Entonces nos hicieron desalojar las vías y nos indicaron que aguardáramos en el
edificio de la estación en espera de ser reexpedidos. Cargados con nuestro
equipaje de mano, y algunos con maletas, nos trasladamos, a través de una
hilera de vecinos curiosos, a la sala de espera, donde nos apriscamos como
pudimos. Y una hora después estábamos todos de nuevo distribuidos y colocados a
la buena de Dios en un tren especial.
Yo tenía
billete de primera clase (me habían pagado el viaje), pero de nada me sirvió
pues todo el mundo prefirió acomodarse en vagones de primera, y estos
compartimentos estaban todavía más llenos que los otros. Pero, una vez hube
encontrado mi rinconcito, di con el caballero de las polainas, aquel que tenía
expresiones como la de “rabos de mico”, mi héroe. Pero no llevaba el perro
consigo: se lo habían quitado -en contra de todos sus derechos de caballero- y
lo habían metido en un oscuro calabozo situado detrás mismo de la locomotora,
desde donde llegaban lastimeros aullidos. El caballero en cuestión poseía
también un billete amarillo que no le servía de nada, y se quejaba y murmuraba,
intentando provocar un levantamiento en contra del comunismo y en contra de la
igualdad absoluta que se había instaurado frente a su majestad el accidente.
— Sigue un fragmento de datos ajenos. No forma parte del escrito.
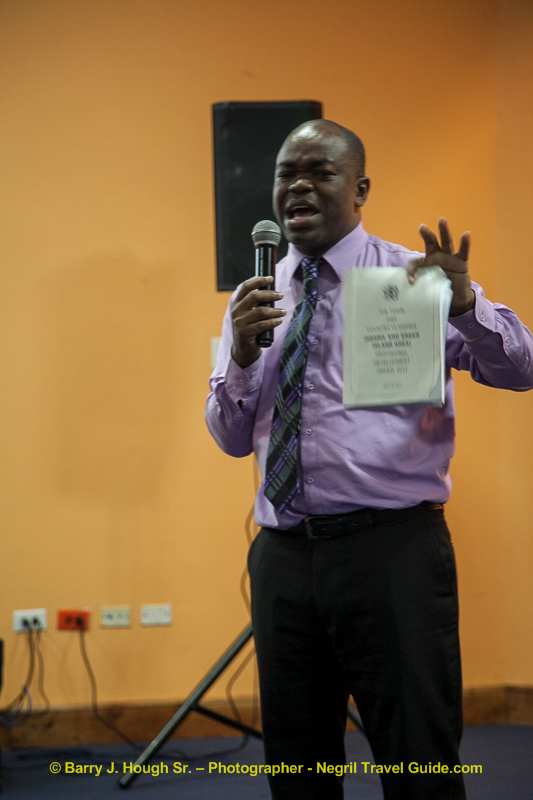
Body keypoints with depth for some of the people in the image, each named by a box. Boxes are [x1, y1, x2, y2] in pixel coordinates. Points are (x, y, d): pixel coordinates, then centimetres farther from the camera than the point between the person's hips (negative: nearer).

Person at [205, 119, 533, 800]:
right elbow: (232, 438, 11)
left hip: (393, 549, -4)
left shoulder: (412, 277, 1)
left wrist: (465, 305, -31)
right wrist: (242, 353, -8)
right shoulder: (256, 299, 14)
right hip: (284, 556, 4)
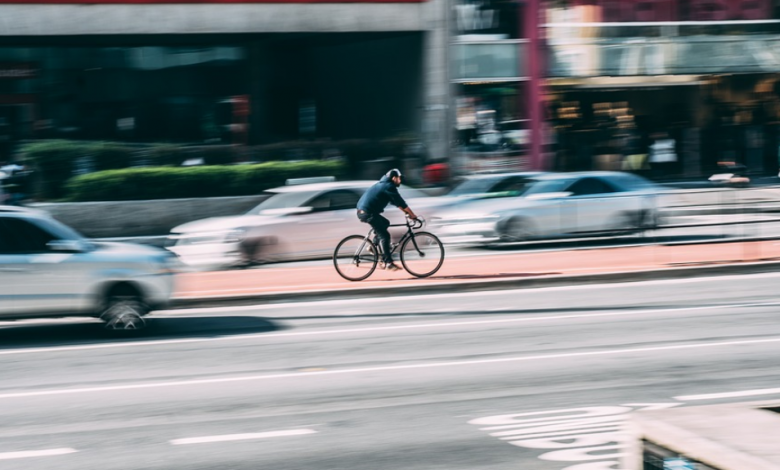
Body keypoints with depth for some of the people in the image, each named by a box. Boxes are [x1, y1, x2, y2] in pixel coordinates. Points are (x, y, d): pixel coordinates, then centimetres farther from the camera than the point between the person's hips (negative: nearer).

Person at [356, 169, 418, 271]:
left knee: (385, 223, 26)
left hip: (362, 211, 10)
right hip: (368, 213, -10)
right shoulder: (389, 187, -7)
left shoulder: (384, 185, 23)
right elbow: (401, 202, -8)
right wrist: (412, 215, -2)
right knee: (385, 236, -8)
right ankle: (388, 263, -9)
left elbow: (396, 202, 29)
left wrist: (406, 212, 25)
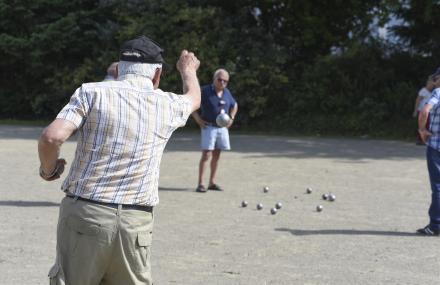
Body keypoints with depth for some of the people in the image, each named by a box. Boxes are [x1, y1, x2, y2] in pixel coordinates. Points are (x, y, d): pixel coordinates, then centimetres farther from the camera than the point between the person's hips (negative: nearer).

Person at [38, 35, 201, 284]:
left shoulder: (92, 92, 0)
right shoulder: (168, 105, 9)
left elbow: (52, 137, -13)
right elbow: (194, 99, 34)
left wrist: (49, 169, 8)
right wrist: (188, 70, 55)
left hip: (84, 215, -2)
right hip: (136, 223, 2)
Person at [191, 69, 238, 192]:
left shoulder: (227, 92, 8)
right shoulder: (205, 91, -9)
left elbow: (234, 105, 26)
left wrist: (231, 118, 11)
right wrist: (198, 119, -10)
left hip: (222, 128, 6)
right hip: (209, 127, -6)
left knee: (216, 155, 8)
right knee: (206, 155, -11)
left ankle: (212, 182, 16)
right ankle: (200, 183, -9)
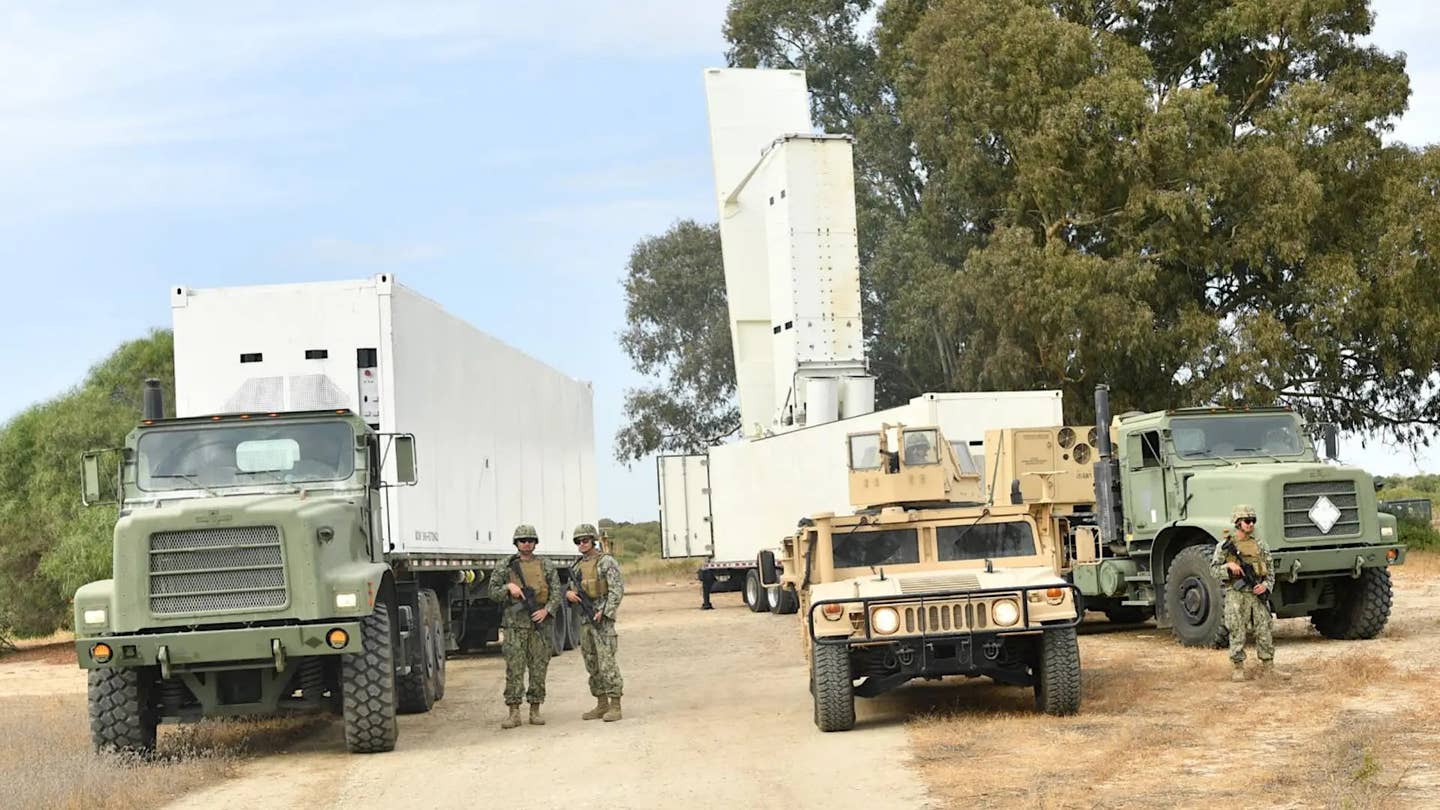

Pero se levantó un señor y con toda lealtad le respondió:
-¡Déjese de
levantamientos y tenga la bondad de sentarse!
Y con una
amarga sonrisa el caballero no tuvo más remedio que conformarse con aquella
extraña situación.
Pero, ¿quién
sube en estos momentos ayudada por dos bomberos? Una anciana, una abuelita con
una deshilachada mantilla sobre la cabeza, la misma que en Munich estuvo a
punto de subirse a un vagón de segunda clase.
-¿Es de
primera este vagón? -pregunta sin cesar-. ¿Es cierto que este vagón es también
de primera?
Y después
que han confirmado su pregunta y se le ha hecho sitio, se deja caer en el
acolchonado asiento de terciopelo con un “¡alabado sea Dios!”, como si por fin
se sintiera segura. Al llegar a Hof eran las cinco y ya amanecía. Allí desayuné
y tomé un expreso que me trasladó con tres horas de retraso.
Bien, pues
este fue el accidente ferroviario que yo viví. Y con una vez me basta. Aunque
los lógicos me hagan objeciones, espero, sin embargo, que tendré la buena
suerte de no volver a encontrarme en un caso parecido.